Task:
Your answer must be the records below, given again exactly, with no pictures in it.
BEGIN
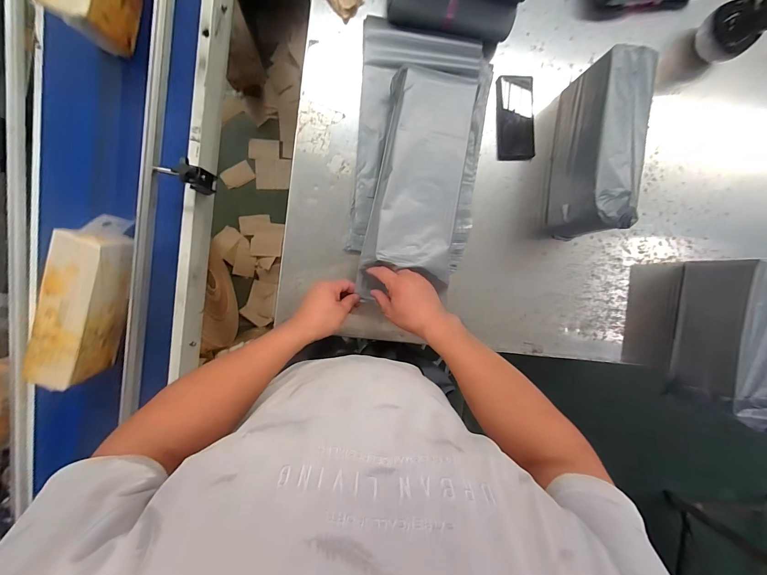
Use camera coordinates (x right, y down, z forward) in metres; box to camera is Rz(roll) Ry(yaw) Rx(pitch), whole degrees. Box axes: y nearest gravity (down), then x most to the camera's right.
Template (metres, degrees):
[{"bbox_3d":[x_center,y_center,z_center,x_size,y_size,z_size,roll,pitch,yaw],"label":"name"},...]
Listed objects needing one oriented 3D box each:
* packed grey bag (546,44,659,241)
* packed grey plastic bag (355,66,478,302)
[{"bbox_3d":[0.407,-0.259,0.618,0.088,0.163,0.314,9,91,-7],"label":"packed grey bag"},{"bbox_3d":[0.058,-0.174,0.583,0.159,0.063,0.401,7,88,-5],"label":"packed grey plastic bag"}]

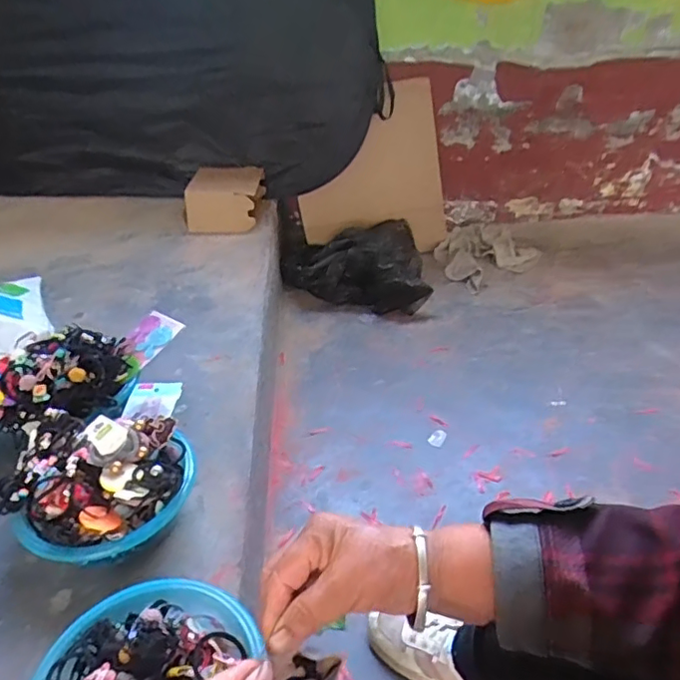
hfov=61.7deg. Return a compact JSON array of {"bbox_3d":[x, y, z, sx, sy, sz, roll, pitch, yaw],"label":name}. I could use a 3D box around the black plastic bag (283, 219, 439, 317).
[{"bbox_3d":[0.070,-0.240,1.639,0.429,0.175,0.283,12,38,18],"label":"black plastic bag"}]

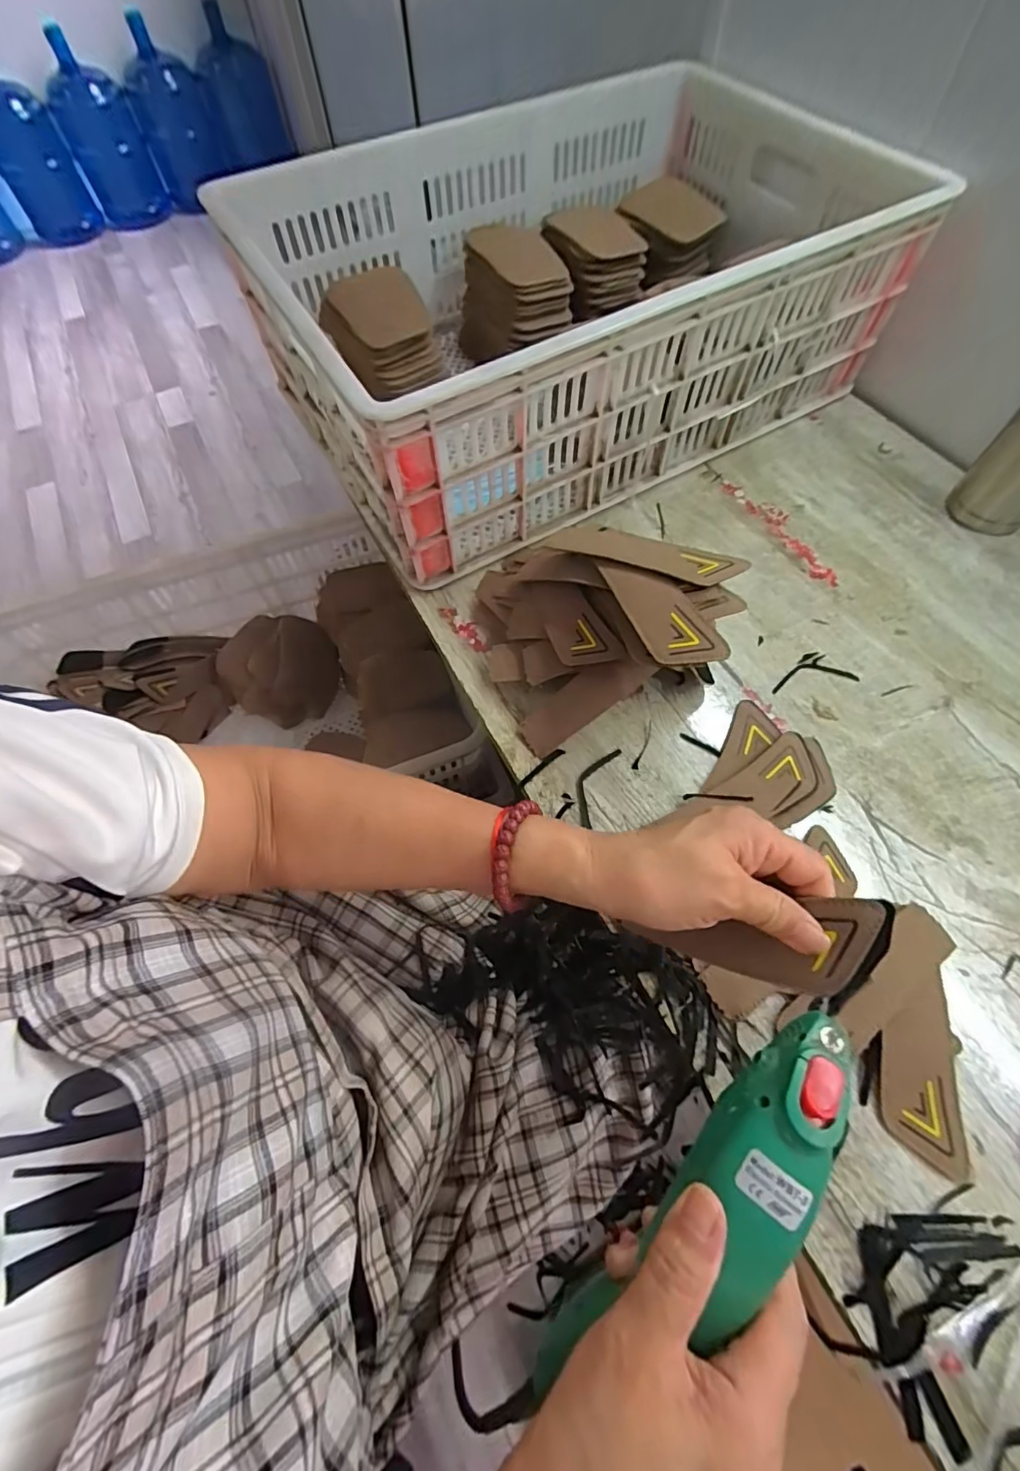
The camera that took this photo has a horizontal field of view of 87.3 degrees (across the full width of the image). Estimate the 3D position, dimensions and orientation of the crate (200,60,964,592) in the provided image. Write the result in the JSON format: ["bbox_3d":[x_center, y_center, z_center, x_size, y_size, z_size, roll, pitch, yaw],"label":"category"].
[{"bbox_3d":[0.068,-0.495,0.601,0.651,0.189,0.458,-29,66,-13],"label":"crate"}]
END
Task output:
Use camera coordinates (x right, y down, z forward) in metres; box to camera is Rz(roll) Ry(yaw) Rx(pitch), whole degrees. Box axes: y nearest gravity (down), then x most to the camera's right.
Template (metres, degrees):
[{"bbox_3d":[x_center,y_center,z_center,x_size,y_size,z_size,roll,pitch,yaw],"label":"name"},...]
Listed objects needing one oriented 3D box each:
* packed grey bag (546,44,659,241)
* packed grey plastic bag (355,66,478,302)
[{"bbox_3d":[0.407,-0.259,0.618,0.088,0.163,0.314,9,91,-7],"label":"packed grey bag"},{"bbox_3d":[0.058,-0.174,0.583,0.159,0.063,0.401,7,88,-5],"label":"packed grey plastic bag"}]

hfov=61.7deg. Return a compact JSON array of {"bbox_3d":[x, y, z, sx, sy, sz, roll, pitch, yaw],"label":name}. I could use a 3D box around the black plastic bag (283, 219, 439, 317).
[{"bbox_3d":[0.070,-0.240,1.639,0.429,0.175,0.283,12,38,18],"label":"black plastic bag"}]

The camera that took this photo has a horizontal field of view of 87.3 degrees (across the full width of the image). Estimate the 3D position, dimensions and orientation of the crate (200,60,964,592) in the provided image. Write the result in the JSON format: ["bbox_3d":[x_center, y_center, z_center, x_size, y_size, z_size, roll, pitch, yaw],"label":"category"].
[{"bbox_3d":[0.068,-0.495,0.601,0.651,0.189,0.458,-29,66,-13],"label":"crate"}]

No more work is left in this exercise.